Items listed in a dataset:
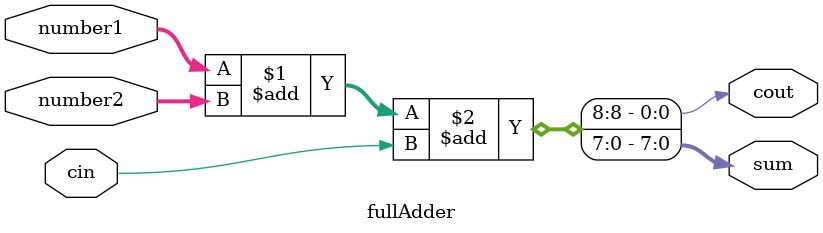
<source format=v>
module fullAdder (
    input wire [7:0] number1,
    input wire [7:0] number2,
    /* verilator lint_off WIDTH */
    input cin,
    output wire [7:0] sum,
    output wire cout
);
  assign {cout, sum} = number1 + number2 + cin;  
endmodule
</source>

### TASK GOAL
Please return each line of the data above in which the word "cout" occurs.

### OUTPUT FOR THIS EXERCISE
    output wire cout
  assign {cout, sum} = number1 + number2 + cin;  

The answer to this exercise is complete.